Semantic segmentation of underwater images based on the improved SegFormer

Underwater images segmentation is essential for tasks such as underwater exploration, marine environmental monitoring, and resource development. Nevertheless, given the complexity and variability of the underwater environment, improving model accuracy remains a key challenge in underwater image segmentation tasks. To address these issues, this study presents a high-performance semantic segmentation approach for underwater images based on the standard SegFormer model. First, the Mix Transformer backbone in SegFormer is replaced with a Swin Transformer to enhance feature extraction and facilitate efficient acquisition of global context information. Next, the Efficient Multi-scale Attention (EMA) mechanism is introduced in the backbone's downsampling stages and the decoder to better capture multi-scale features, further improving segmentation accuracy. Furthermore, a Feature Pyramid Network (FPN) structure is incorporated into the decoder to combine feature maps at multiple resolutions, allowing the model to integrate contextual information effectively, enhancing robustness in complex underwater environments.

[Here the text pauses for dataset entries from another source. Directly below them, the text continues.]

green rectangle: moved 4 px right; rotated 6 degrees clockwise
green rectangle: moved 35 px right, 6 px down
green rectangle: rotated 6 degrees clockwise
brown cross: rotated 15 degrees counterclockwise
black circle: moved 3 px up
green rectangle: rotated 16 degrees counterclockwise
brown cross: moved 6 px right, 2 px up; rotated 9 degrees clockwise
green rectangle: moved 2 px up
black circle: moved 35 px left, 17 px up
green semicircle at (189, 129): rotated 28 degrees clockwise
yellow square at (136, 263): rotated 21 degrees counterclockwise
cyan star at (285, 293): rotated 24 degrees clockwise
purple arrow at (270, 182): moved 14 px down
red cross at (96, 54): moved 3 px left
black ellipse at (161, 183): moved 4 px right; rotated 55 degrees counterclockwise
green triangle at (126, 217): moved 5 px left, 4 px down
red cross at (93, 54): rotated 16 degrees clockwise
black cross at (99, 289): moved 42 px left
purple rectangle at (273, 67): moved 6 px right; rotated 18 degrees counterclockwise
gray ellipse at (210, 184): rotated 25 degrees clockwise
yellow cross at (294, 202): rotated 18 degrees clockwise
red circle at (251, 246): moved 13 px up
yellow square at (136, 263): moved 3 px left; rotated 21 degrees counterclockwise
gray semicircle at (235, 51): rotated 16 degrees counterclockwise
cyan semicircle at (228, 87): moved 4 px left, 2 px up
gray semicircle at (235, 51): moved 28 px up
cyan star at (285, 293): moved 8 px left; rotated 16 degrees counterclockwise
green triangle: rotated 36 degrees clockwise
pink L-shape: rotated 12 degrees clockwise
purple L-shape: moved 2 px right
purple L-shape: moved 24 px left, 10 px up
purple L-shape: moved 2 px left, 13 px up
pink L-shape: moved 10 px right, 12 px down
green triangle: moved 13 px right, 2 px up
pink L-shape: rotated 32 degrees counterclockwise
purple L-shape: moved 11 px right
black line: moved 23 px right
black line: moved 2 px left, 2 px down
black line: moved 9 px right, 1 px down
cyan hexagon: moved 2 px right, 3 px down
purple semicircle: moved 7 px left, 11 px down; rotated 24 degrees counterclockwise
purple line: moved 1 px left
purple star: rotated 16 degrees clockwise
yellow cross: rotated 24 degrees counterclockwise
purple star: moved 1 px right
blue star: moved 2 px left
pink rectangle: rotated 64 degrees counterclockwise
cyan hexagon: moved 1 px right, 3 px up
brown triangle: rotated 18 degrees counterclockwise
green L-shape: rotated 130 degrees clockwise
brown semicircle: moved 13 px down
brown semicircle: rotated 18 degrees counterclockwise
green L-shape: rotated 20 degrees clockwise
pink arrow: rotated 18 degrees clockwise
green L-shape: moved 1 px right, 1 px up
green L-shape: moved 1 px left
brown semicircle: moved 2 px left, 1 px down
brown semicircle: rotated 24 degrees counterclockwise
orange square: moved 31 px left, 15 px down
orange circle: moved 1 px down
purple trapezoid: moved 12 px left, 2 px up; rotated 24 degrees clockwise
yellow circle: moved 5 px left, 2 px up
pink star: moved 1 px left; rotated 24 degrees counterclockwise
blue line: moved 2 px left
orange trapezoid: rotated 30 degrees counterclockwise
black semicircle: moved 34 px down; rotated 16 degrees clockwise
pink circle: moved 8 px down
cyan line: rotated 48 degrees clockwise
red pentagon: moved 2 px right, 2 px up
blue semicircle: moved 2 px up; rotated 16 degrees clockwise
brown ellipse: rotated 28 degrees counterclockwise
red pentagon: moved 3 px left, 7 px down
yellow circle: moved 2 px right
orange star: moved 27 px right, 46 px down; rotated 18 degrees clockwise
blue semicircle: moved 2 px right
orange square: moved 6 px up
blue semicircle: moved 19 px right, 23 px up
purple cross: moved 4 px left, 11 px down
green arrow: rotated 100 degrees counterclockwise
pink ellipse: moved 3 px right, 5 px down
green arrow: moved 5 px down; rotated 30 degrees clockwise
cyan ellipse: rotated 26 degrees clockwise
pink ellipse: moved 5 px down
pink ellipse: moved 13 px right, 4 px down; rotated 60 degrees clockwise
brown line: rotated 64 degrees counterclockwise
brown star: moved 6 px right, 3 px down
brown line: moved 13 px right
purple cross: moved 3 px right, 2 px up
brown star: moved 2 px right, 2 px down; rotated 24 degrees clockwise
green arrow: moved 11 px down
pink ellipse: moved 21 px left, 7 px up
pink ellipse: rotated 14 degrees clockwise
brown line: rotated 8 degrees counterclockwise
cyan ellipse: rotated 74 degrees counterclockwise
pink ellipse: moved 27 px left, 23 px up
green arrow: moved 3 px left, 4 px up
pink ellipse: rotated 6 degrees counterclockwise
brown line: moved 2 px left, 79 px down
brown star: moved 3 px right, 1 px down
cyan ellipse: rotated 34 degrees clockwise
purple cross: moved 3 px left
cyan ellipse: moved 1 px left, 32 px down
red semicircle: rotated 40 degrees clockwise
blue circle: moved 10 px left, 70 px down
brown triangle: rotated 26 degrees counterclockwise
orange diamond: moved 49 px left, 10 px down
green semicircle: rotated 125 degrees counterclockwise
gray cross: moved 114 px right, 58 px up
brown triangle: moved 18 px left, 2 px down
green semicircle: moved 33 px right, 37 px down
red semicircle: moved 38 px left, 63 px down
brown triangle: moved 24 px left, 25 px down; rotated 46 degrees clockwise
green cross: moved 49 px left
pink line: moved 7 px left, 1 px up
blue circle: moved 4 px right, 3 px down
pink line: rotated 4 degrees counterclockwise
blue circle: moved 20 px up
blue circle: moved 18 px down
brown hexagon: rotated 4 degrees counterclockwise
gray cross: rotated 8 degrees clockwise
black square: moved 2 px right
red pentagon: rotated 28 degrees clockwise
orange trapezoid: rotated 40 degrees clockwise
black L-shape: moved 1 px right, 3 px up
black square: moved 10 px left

Testing on the SUIM underwater image dataset shows that the proposed model achieves high performance across multiple metrics: mean Intersection over Union (MIoU) of 77.00%, mean Recall (mRecall) of 85.04%, mean Precision (mPrecision) of 89.03%, and mean F1score (mF1score) of 86.63%. Compared to the standard SegFormer, it demonstrates improvements of 3.73% in MIoU, 1.98% in mRecall, 3.38% in mPrecision, and 2.44% in mF1score, with an increase of 9.89M parameters. The results demonstrate that the proposed method achieves superior segmentation accuracy with minimal additional computation, showcasing high performance in underwater image segmentation.